Les rapports entre le régime de Kinshasa et la communauté ne sont plus du tout au beau fixe. Cela remonte à l’assassinat de l’activiste des droits de l’homme Floribert Chebeya et de son chauffeur Fidèle Bazana en 2010. Assassinat que la communauté internationale a toujours considéré comme un crime d’Etat malgré les dénégations de Kinshasa. Depuis cet assassinat les rapports entre Kinshasa ont changé du tout au tout. Une crise en chasse une autre. La méfiance s’est installée voire l’hostilité entre les deux parties au point que Kabila a demandé, sans succès, que les ambassadeurs occidentaux ne côtoient plus, aussi souvent que ça l’est, ses opposants et les membres de la société civile. Les occidentaux le lui rendent bien. Plus donc on approche de la présidentielle de l’an prochain plus l’étau international mis en place par les occidentaux contre le régime de Kabila se resserre. Alors que la crise avec la Monusco, à propos de la traque FDLR à laquelle l’Onu ne participe pas, est encore fraîche voilà qu’une autre crise vient de s’ouvrir avec la communauté internationale : USA et Sénégal en tête. Kinshasa et Dakar ont même frôlé une crise diplomatique ouverte après l’arrestation sur le sol congolais depuis dimanche 16 mars de Fadel Barro, leader du « Y en a marre », un mouvement d’éveil
de la conscience citoyenne à la base de l’alternance au Sénégal. Alternance qui a profité notamment au président sénégalais Macky Sall face à Abdoulaye Wade. Fadel Barro avait été arrêté en compagnie de trois de ses compatriotes et d’un autre activiste des droits de l’homme célèbre, John Oscibi du Burkinafaso lui aussi tombeur de l’ex président Blaise Campaoré. La présence de ces leaders des mouvements d’éveil des consciences a donné des sueurs froides au régime de Kinshasa. Après les avoir déclarés persona non grata, Kinshasa les a finalement expulsés avant-hier mercredi 18 mars. Pour des gens que Kinshasa a qualifiés de « terroristes » leur sort est plus qu’enviable. Ils se sont fait une publicité immense grâce à la médiatisation de cette affaire. Notoriété amplifiée par les réseaux sociaux aussi. Selon Lambert Mende, le porte-parole du gouvernement, leur libération est due au fait que Kabila a accédé à la demande de son homologue Macky Sall. Cette preuve de clémence dont a fait montre le chef de l’Etat envers ces activistes africains est quand même suspect.

* **Extrait de données**:
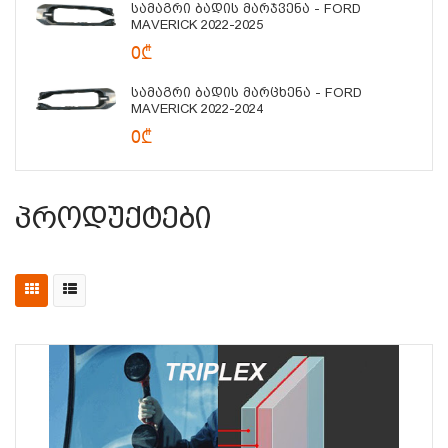
Სამაგრი Ბადის Მარჯვენა - FORD
MAVERICK 2022-2025
0₾
Სამაგრი Ბადის Მარცხენა - FORD
MAVERICK 2022-2024
0₾
Პროდუქტები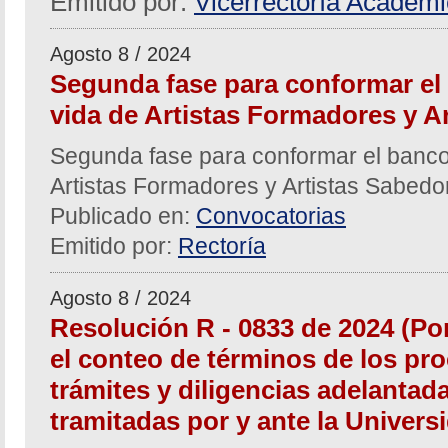
Emitido por:
Vicerrectoría Académ
Agosto 8 / 2024
Segunda fase para conformar el
vida de Artistas Formadores y A
Segunda fase para conformar el banco
Artistas Formadores y Artistas Sabed
Publicado en:
Convocatorias
Emitido por:
Rectoría
Agosto 8 / 2024
Resolución R - 0833 de 2024 (Po
el conteo de términos de los pro
trámites y diligencias adelantad
tramitadas por y ante la Univers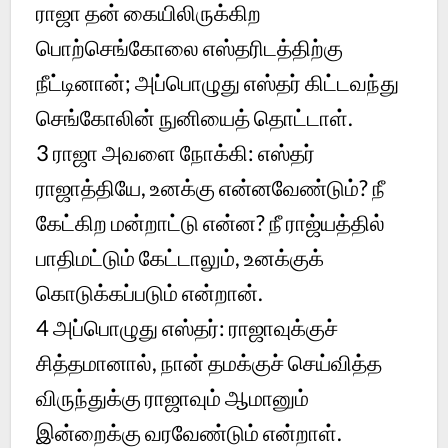
ராஜா தன் கையிலிருக்கிற
பொற்செங்கோலை எஸ்தரிடத்திற்கு
நீட்டினான்; அப்பொழுது எஸ்தர் கிட்டவந்து
செங்கோலின் நுனியைத் தொட்டாள்.
3 ராஜா அவளை நோக்கி: எஸ்தர்
ராஜாத்தியே, உனக்கு என்னவேண்டும்? நீ
கேட்கிற மன்றாட்டு என்ன? நீ ராஜ்யத்தில்
பாதிமட்டும் கேட்டாலும், உனக்குக்
கொடுக்கப்படும் என்றான்.
4 அப்பொழுது எஸ்தர்: ராஜாவுக்குச்
சித்தமானால், நான் தமக்குச் செய்வித்த
விருந்துக்கு ராஜாவும் ஆமானும்
இன்றைக்கு வரவேண்டும் என்றாள்.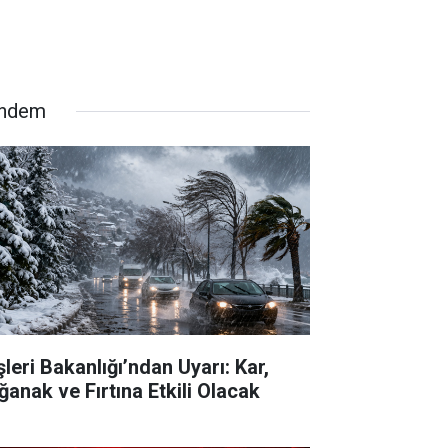
ndem
şleri Bakanlığı’ndan Uyarı: Kar,
ğanak ve Fırtına Etkili Olacak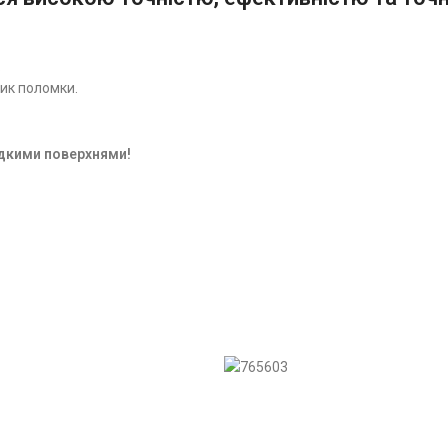
.
ик поломки.
дкими поверхнями!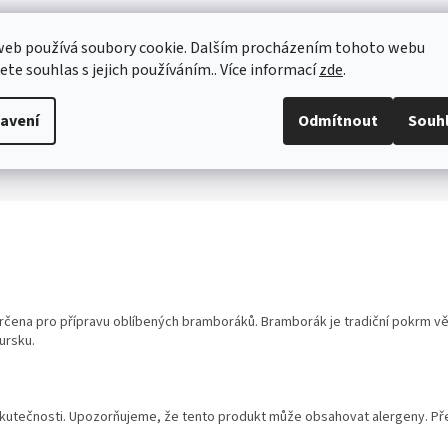
web používá soubory cookie. Dalším procházením tohoto webu
jete souhlas s jejich používáním.. Více informací
zde
.
avení
Odmítnout
Souh
čena pro přípravu oblíbených bramboráků. Bramborák je tradiční pokrm v
ursku.
utečnosti. Upozorňujeme, že tento produkt může obsahovat alergeny. Přesn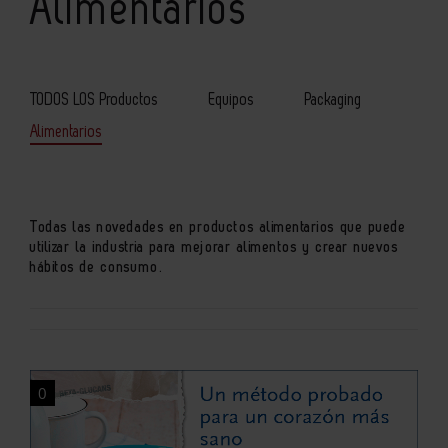
Alimentarios
TODOS LOS Productos
Equipos
Packaging
Alimentarios
Todas las novedades en productos alimentarios que puede
utilizar la industria para mejorar alimentos y crear nuevos
hábitos de consumo.
0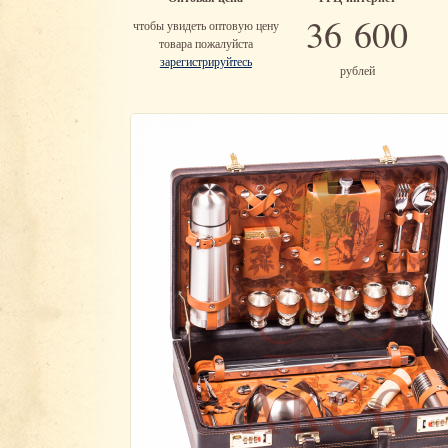
36 600
чтобы увидеть оптовую цену
товара пожалуйста
зарегистрируйтесь
рублей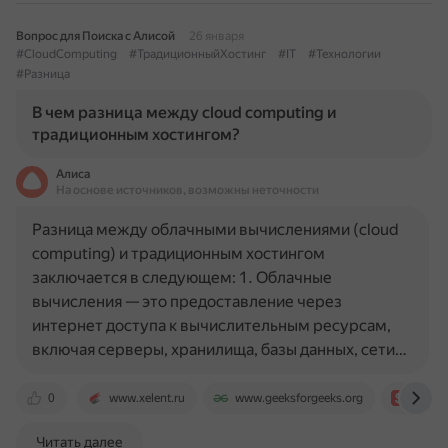
Вопрос для Поиска с Алисой
26 января
#CloudComputing
#ТрадиционныйХостинг
#IT
#Технологии
#Разница
В чем разница между cloud computing и
традиционным хостингом?
Алиса
На основе источников, возможны неточности
Разница между облачными вычислениями (cloud
computing) и традиционным хостингом
заключается в следующем: 1. Облачные
вычисления — это предоставление через
интернет доступа к вычислительным ресурсам,
включая серверы, хранилища, базы данных, сети…
0
www.xelent.ru
www.geeksforgeeks.org
selecte
Читать далее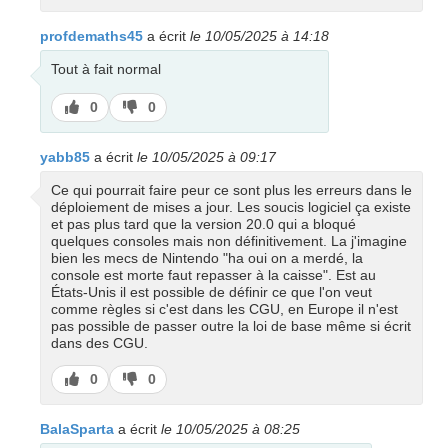
profdemaths45
a écrit
le 10/05/2025 à 14:18
Tout à fait normal
J’aime
J’aime
0
0
pas
yabb85
a écrit
le 10/05/2025 à 09:17
Ce qui pourrait faire peur ce sont plus les erreurs dans le
déploiement de mises a jour. Les soucis logiciel ça existe
et pas plus tard que la version 20.0 qui a bloqué
quelques consoles mais non définitivement. La j'imagine
bien les mecs de Nintendo "ha oui on a merdé, la
console est morte faut repasser à la caisse". Est au
États-Unis il est possible de définir ce que l'on veut
comme règles si c'est dans les CGU, en Europe il n'est
pas possible de passer outre la loi de base même si écrit
dans des CGU.
J’aime
J’aime
0
0
pas
BalaSparta
a écrit
le 10/05/2025 à 08:25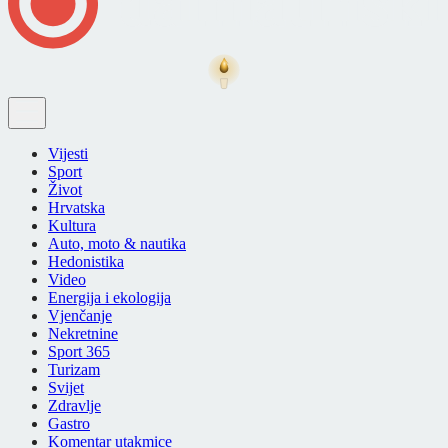
Vijesti
Sport
Život
Hrvatska
Kultura
Auto, moto & nautika
Hedonistika
Video
Energija i ekologija
Vjenčanje
Nekretnine
Sport 365
Turizam
Svijet
Zdravlje
Gastro
Komentar utakmice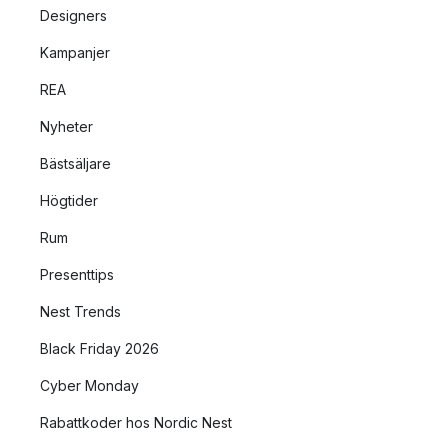
Designers
Kampanjer
REA
Nyheter
Bästsäljare
Högtider
Rum
Presenttips
Nest Trends
Black Friday 2026
Cyber Monday
Rabattkoder hos Nordic Nest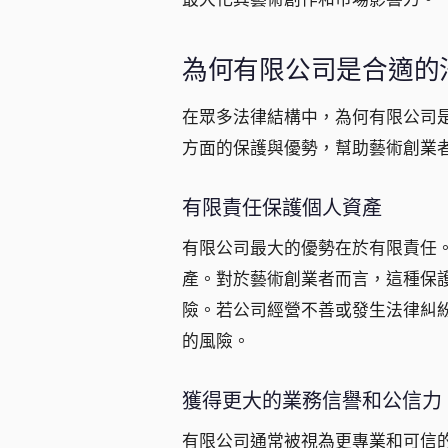
為何有限公司是合適的
在眾多法律結構中，為何有限公司
方面的保護與優勢，幫助藝術創業
有限責任保護個人資產
有限公司最大的優勢在於有限責任
產。對於藝術創業者而言，這種保
險。若公司經營不善或發生法律糾
的風險。
獲得更大的業務信譽和公信力
有限公司通常被視為更專業和可信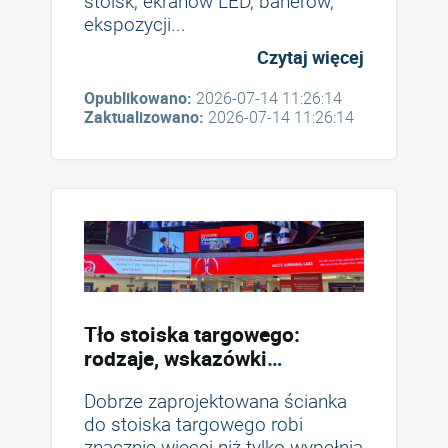
stoisk, ekranów LED, banerów,
ekspozycji...
Czytaj więcej
Opublikowano:
2026-07-14 11:26:14
Zaktualizowano:
2026-07-14 11:26:14
Tło stoiska targowego:
rodzaje, wskazówki
dotyczące projektowania i
Dobrze zaprojektowana ścianka
błędy, których należy unikać
do stoiska targowego robi
znacznie więcej niż tylko wypełnia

* **Tâche 1**: Dans l'article sur les relations entre le régime de Kinshasa et la communauté internationale, qui est désigné comme le porte-parole du gouvernement ?
* **Tâche 2**: Rédigez la suite de l'article sur les relations entre le régime de Kinshasa et la communauté internationale, en reprenant après sa dernière phrase.

* **Réponse finale 1**: Lambert Mende.

* **Réponse finale 2**:
Depuis quand Kabila se monterait si magnanime envers des activistes africains qui viendrait dans son pays inciter sa jeunesse à se soulever contre lui. Trop beau pour être vrai ! En fait dans cette arrestation des présumés « terroristes africains » Kinshasa jouait gros car il faut-il le rappeler cette activité d’éveil citoyen était financée en partie par les USA qui ont publié un communiqué dans ce sens sur leur page
facebook. Selon des sources diplomatiques, l’arrestation des activistes africains avait été motivée pour d’autres raisons que celles avancées par le pouvoir. Selon des sources diplomatiques occidentales, l’arrestation de la bande à Fadel Barro par Kinshasa allait servir de monnaie de change dans l’affaire Chebeya en cours d’instruction au Sénégal.
Les mêmes sources ont révélé à la rédaction de C- NEWS que Kabila avait posé à son homologue sénégalais comme unique exigence à la relaxe de ses compatriotes l’abandon du procès Chebeya par les juridictions sénégalaises.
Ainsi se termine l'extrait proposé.